Lime Light Guest Post Series
Jeff Unze, VP Bis Dev, Boarder X Lab. Jeff has worked in the Chinese internet space since it’s early beginnings in 1999 where he headed ad sales and marketing at Sina.com. Jeff co-founded Lucky Pacific Networks, the first Asian-focused performance media company and holds an MBA from Thunderbird -The American Graduate School of International Management. Currently, he runs business development for BorderXLab building merchant relationships for one of the leading cross-border e-commerce apps in China (BieYang). He speaks regularly at industry conferences on cross-border marketing in Asia.
China is the world’s biggest e-commerce market, currently twice the size of the US, and three times its size by 2020. It’s alluring for both US and European retailers, but many are confused about how to go to market in China. it’s easier than you might think.
Previously, marketing to China required logistics, localization, payment integration and a local partner. Brands turned to marketplaces like TMall and JD, that require $100,000 setup fees, six-figure advertising commitments, loss of brand control and bad revenue share terms.

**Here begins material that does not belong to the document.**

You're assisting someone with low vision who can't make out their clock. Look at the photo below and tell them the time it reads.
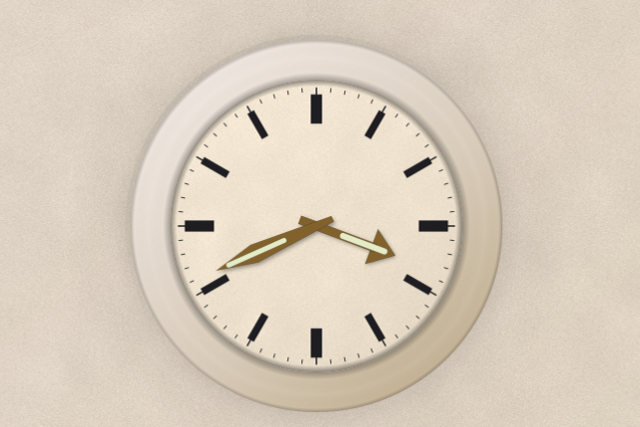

Today, China’s newly wealthy are sophisticated “hai tao” (overseas) buyers, who visit international websites to find the best the world has to offer. 20% of all digital shoppers bought something from a foreign site in 2016 according to McKinsey’s 2016 iConsumer survey. The market size is expected to be $50 billion USD this year.
Which products are the right fit? Baby and mom items dominate, composing 50% of cross-border volume. Fashion and beauty products are next, both affordable and aspirational luxury brands do quite well. Health and tech products are also significant slices of the market.
Four categories of traffic partners dominate performance in China.
- Cash back and deal sites can drive tens of thousands of customers to your .com. The downside is low cart conversion when users are linked out to an English site that doesn’t have Chinese characters, payment options, or logistics. Less than 1% of Chinese have international credit cards, fewer have PayPal.
- China Influencers (key opinion leaders), with great names like “Mr. Bags” and “GoGoBoi,”, do a great job culturally positioning brands to build instant credibility. Many take liberties with placement, however, cyber-squatting on social media brand pages and portraying themselves as official channels. Few also have purchase functionality which hurt conversions.
- China resellers are online retail partners that take advantage of China’s logistics, payment, and localization asymmetry to make money. They offer international products for sale on their site at a premium. They take payment from their customers via Wechat or Alipay and then place the order directly on merchant’s international sites, and ship to a US freight forward address. The downside is final customer information is not passed to the merchant, and pirated products often make their way into the product mix.
- China eCommerce apps are the last category of cross-border options. Shopping apps help users buy the way they want (65% of e-commerce in China is done via smart phone). Some of the apps do other functions, as well, such as discovery via user or professionally generated content articles.
How do you find these partners? Your affiliate network rep should have a database of good places to start. You can do a quick search in your affiliate network for Chinese names as well. There are also a number of KOL agencies that can also point you in the right direction. The opportunity is huge and well worth the time required to vet and check China channels.